How about one of my favorite teen books: Stargirl. Now, this is clearly a “be yourself, don’t change for anyone” story. Is it a frame story? Not even close.

What’s interesting is how overt this message is without being a frame story. It’s the characters that make it special—Stargirl is certainly quirky in a manic-pixie-dream-girl way, with her ukulele playing, weird clothes, and tendency to change her name to whatever suits her. But she’s more than that, too. She’s special because she pays attention to what other people feel, and reacts to it; she’s special because she isn’t “trying to be an individual” with her stunts so much as honestly being cut from a different cloth; she’s special because when you see her weirding everyone out by cheering for the opposite team as well as her own team, you know her well enough to understand why she does it. When she goes through her self-exploration phase in the opposite way that most teens do—trying to be more conventional, for the sake of love—you don’t get a tidy wrap-up at the end where everyone’s learned their lessons and now we all know to be ourselves. We understand why fundamentally changing yourself for someone else is not about love, because we see the consequences as they take their toll on these characters. We don’t feel like we just watched an after-school special about individuality. We feel the loss and we understand the people who lost.
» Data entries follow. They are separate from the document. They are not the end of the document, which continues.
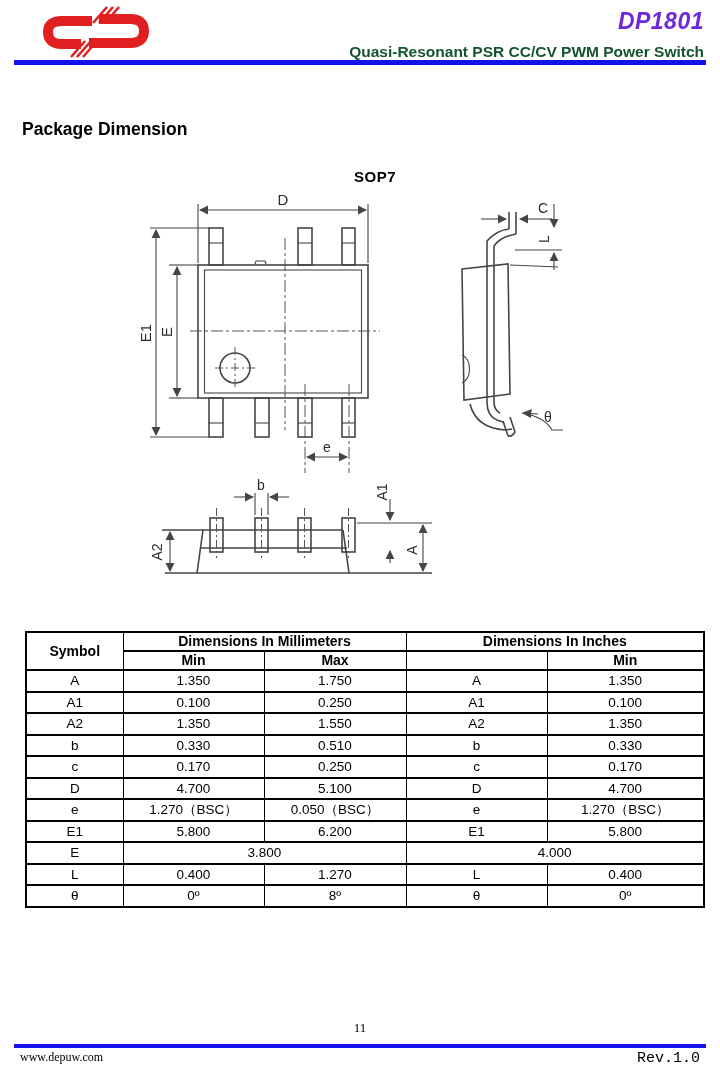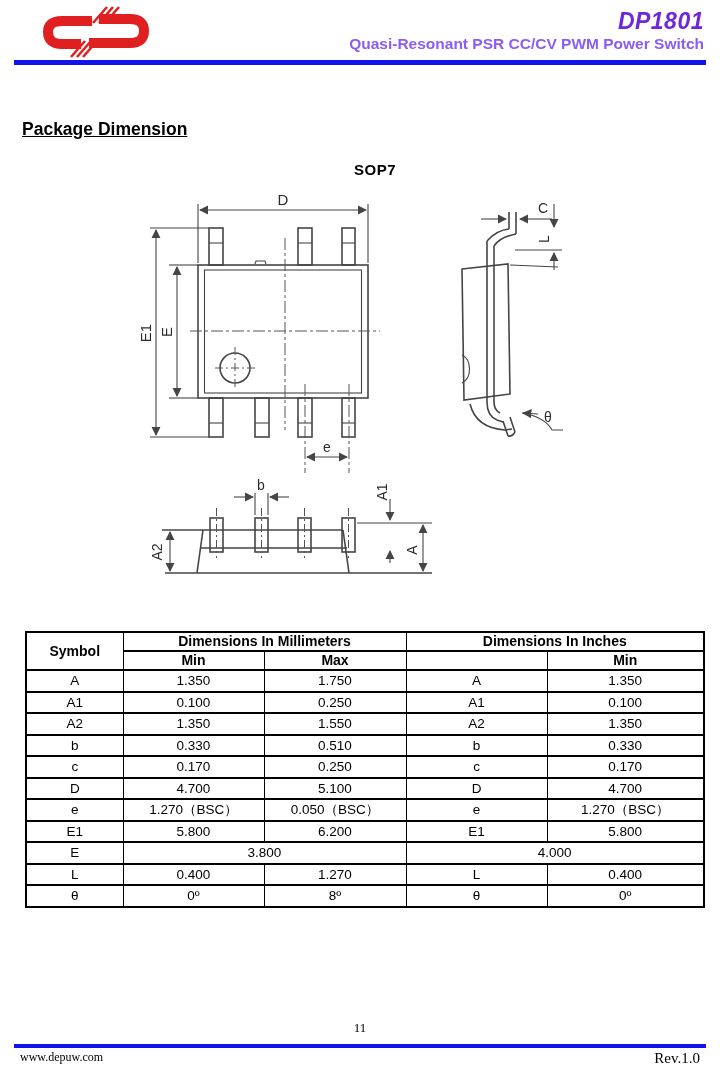"Quasi-Resonant PSR CC/CV PWM Power" #subtitle { color: #8b5cf6 -> #14532d; margin-top: 0 -> 8px }
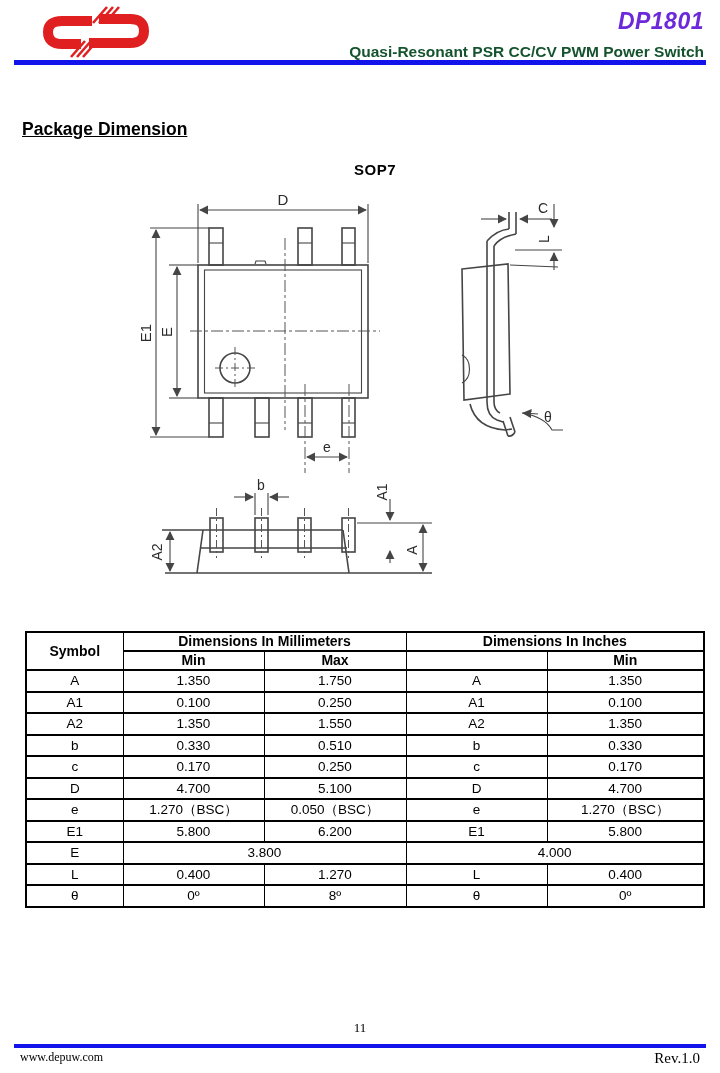"Package Dimension" #section-heading { text-decoration: underline -> none }
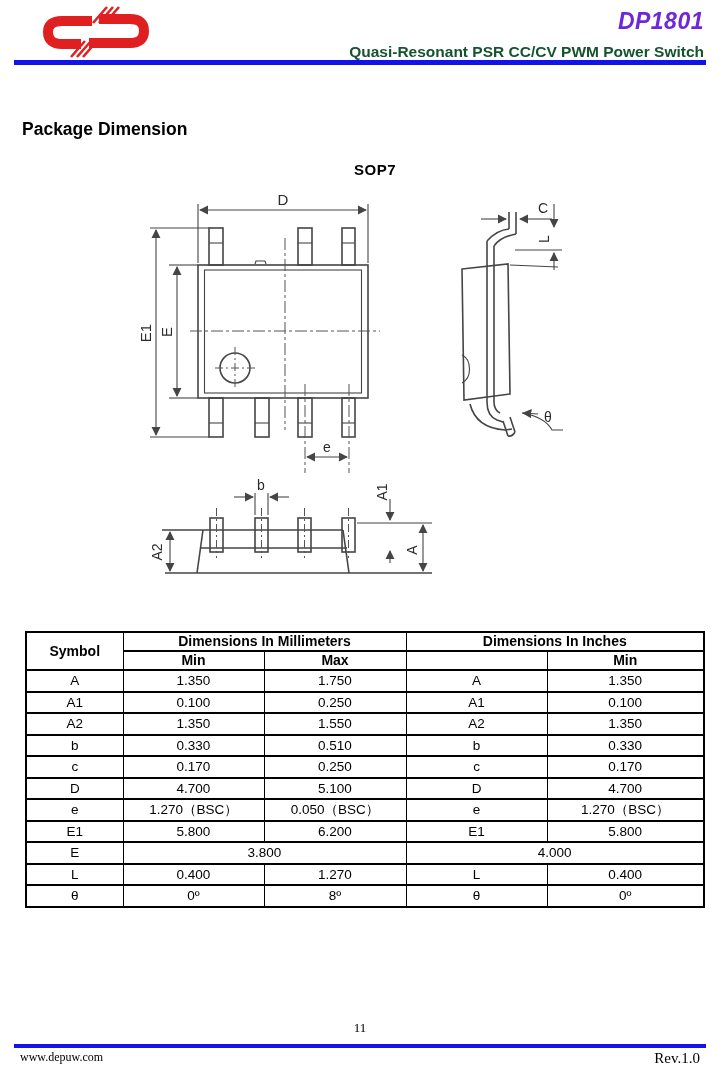"SOP7" #package-label { top: 161px -> 168px }
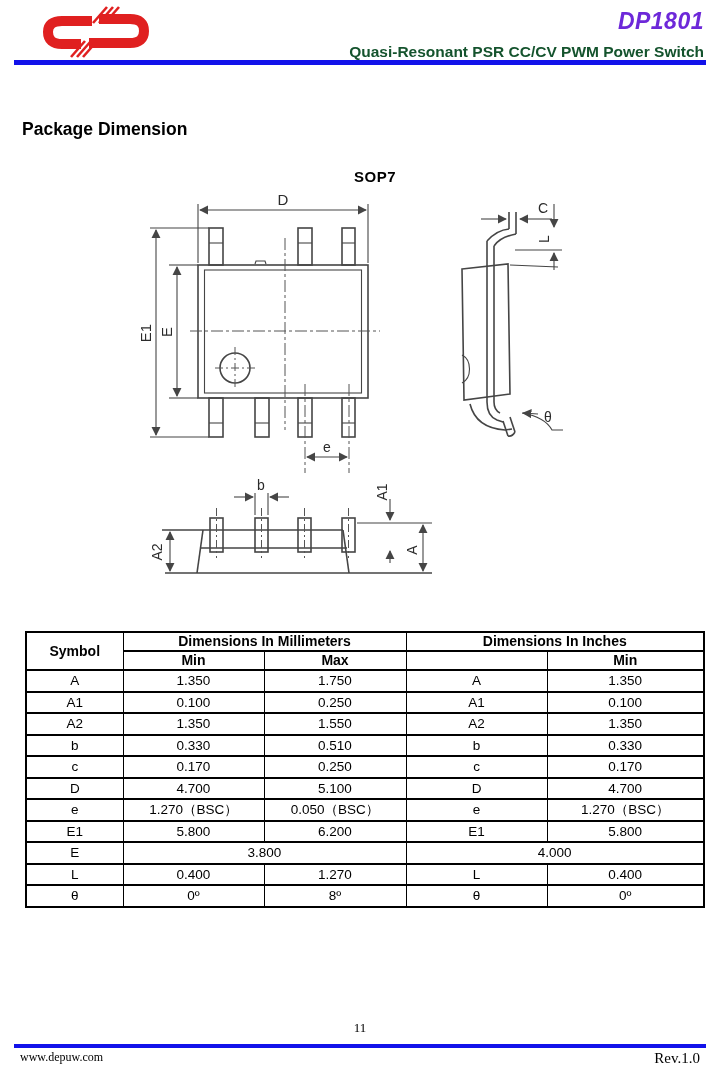"Rev.1.0" #footer-rev { font-family: Liberation Serif, serif -> Liberation Mono, monospace }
And that’s what the book is about. You’ll come away with a message, but you’ll never feel like the author tricked you into following a character’s story just so they could make them give lip service to their own agenda.

The key to presenting a message through fiction is always going to lie in the authenticity of your characters. Make us understand them and why everything in their lives has led them to believe what they do, and we’ll believe in them enough to want to listen to you. But make their personalities secondary to the message you’re piping in from a different universe, and I promise you we’ll feel it.